Drinks: Fully licensed
Rating: 7/10

RH_BOOKING

Pretty as the English countryside. That’s how Pilkingtons strikes me when I walk in off Shortland St. It’s billed as a “bar, terrace, kitchen”, and the design includes an abundance of colourful floral furnishings, greenery and a swathe of dangling blown glass pendant bulbs — which is fitting given that this was once the site occupied by British glass manufacturers and merchants, Pilkington Glass.

One dining area spills into another and I welcome the change from the minimalist Danish-led design that has recently been such a strong influence.

We settle for a seat on the terrace since the afternoon sun is still managing to stream warmth through the towering office blocks. It won’t be long before the season dictates they fire up the outdoor heating system and we’ll be shrugging their offered blankets around our shoulders.

Heading the kitchen is chef Alex Strobach (ex-O’Connell St Bistro) and the menu looks to cover the gamut without settling too heavily into any one style. Small, mid and large plates cater to the various reasons punters may choose to visit Pilkingtons — whether for a full-on business lunch or dinner, or freshly shucked oysters and hand-cut fries with after-work drinks.

Outdoor courtyard at Pilkingtons. Picture / Jason Oxenham.
Outdoor courtyard at Pilkingtons. Picture / Jason Oxenham.

A small plate arrives, gratis, from the kitchen; hummus and chargrilled bread. I always feel that if the kitchen offers something complimentary it should be pretty bloody fabulous, but this was not.

The hummus was insipid and the chargrilled bread stone cold. Thankfully, our disappointment was quickly forgotten with a couple of knockout starters. A plate of delicate manchego cheese and Serrano ham croquettes were beautifully constructed and flavourful with sharp, nutty manchego; and the smoky paprika cream was a bold and beautiful addition.

Properly made croquettes always seem like an incredible feat to me — they are essentially fried bechamel encased in a crunchy golden crumb, after all.

A generous plate of kingfish ceviche, with segments of delicate pink grapefruit, avocado cream and papaya dressing all managing a magnificent balancing act, was brilliant but topping this dish with soft shell crab seemed a strange choice as it was merely an interruption of the clean fresh flavours and textures of the rest of the dish.

A main of tortellini stuffed with wild boar in a rich porcini jus was brightened and lightened with luminescent broad beans and a pungent rocket pesto. Shards of parmesan and pine nuts were scattered over to complete the story. It was a perfect dish to bridge the seasons.
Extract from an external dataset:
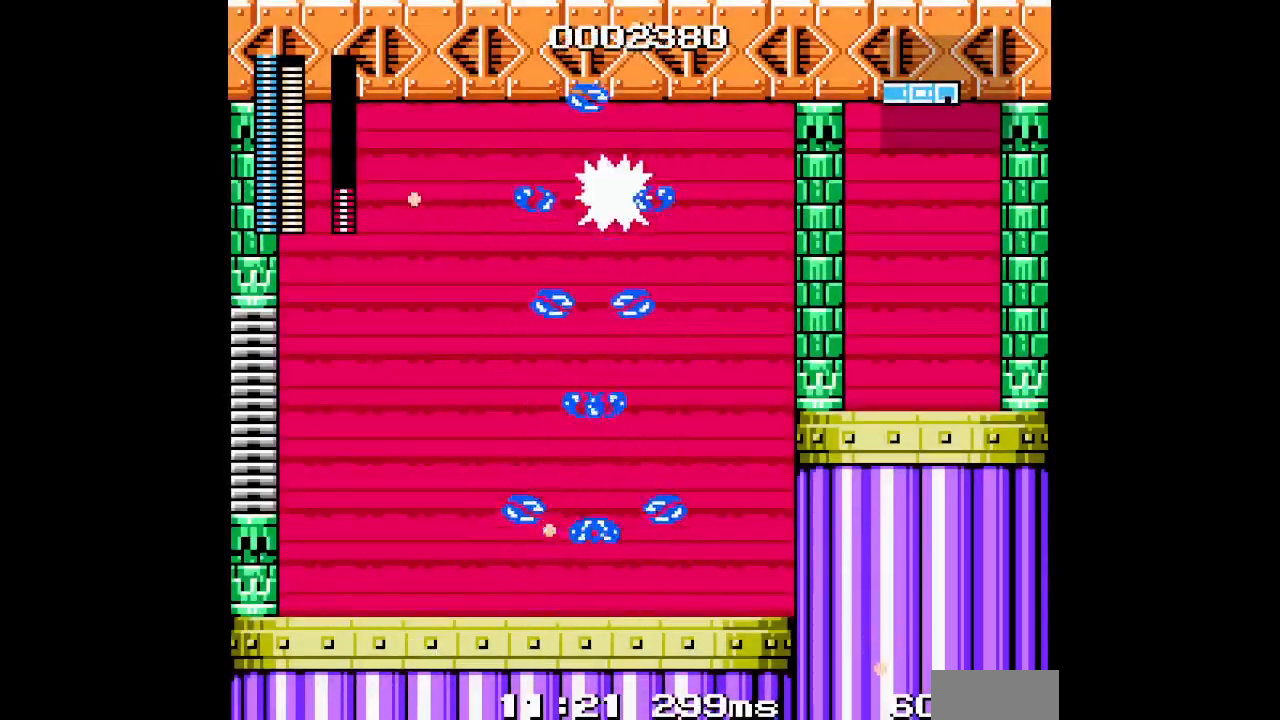
{"buttons": [], "events": []}
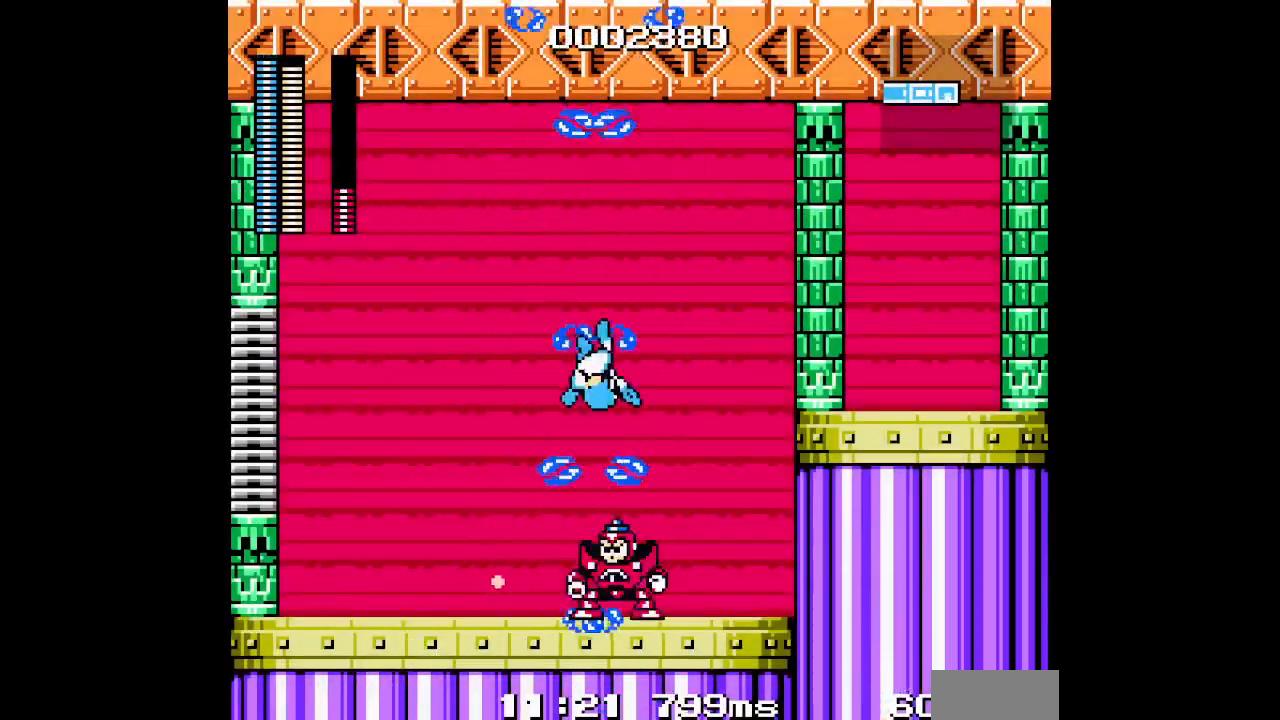
{"buttons": ["DPAD_LEFT"], "events": [[467, "DPAD_LEFT", "down"]]}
My dining companion, a slight young woman, had surprised me by ordering the beef fillet: “I crave beef sometimes and when I see it on a menu I just have to have it.”

I recalled then that she’d been a vegetarian a while back so it made sense.

The coconut lime rice pudding and the boar tortellini on the menu at Pilkingtons. Picture / Jason Oxenham.
The coconut lime rice pudding and the boar tortellini on the menu at Pilkingtons. Picture / Jason Oxenham.

This was a dish that had it all going on; a juicy piece of eye fillet, so tender you could cut it with a spoon, topped with a disc of melting butter spiked with roquefort and accompanied by meaty portobello mushrooms, a puree of smoked potato and the requisite red wine jus. But it went too far. There was pumpkin puree in there too and we both agreed that its inevitably homely flavour had the effect of detracting from the sheer luxury of the dish. Try it and you’ll see what I mean.

Dining at Pilkingtons was a bit like that — full of promise but peppered with mild distractions too.

We devoured a side of hand-cut fries, which come with an olive and anchovy mayonnaise, and they are not to be missed whereas the heirloom tomato salad is.

A tiramisu dessert was generous in serve but lacked the all-important hit of espresso we expected with this favourite. On the other hand, my coconut and lime rice pudding was so deliciously good I declared it my eating highlight at Pilkingtons.

Although from a culinary perspective Pilkingtons may have been inconsistent, one thing is for sure: the ambience is a winner. A serenity drifts over you while you’re there and to have such an oasis in the middle of the CBD is a treat.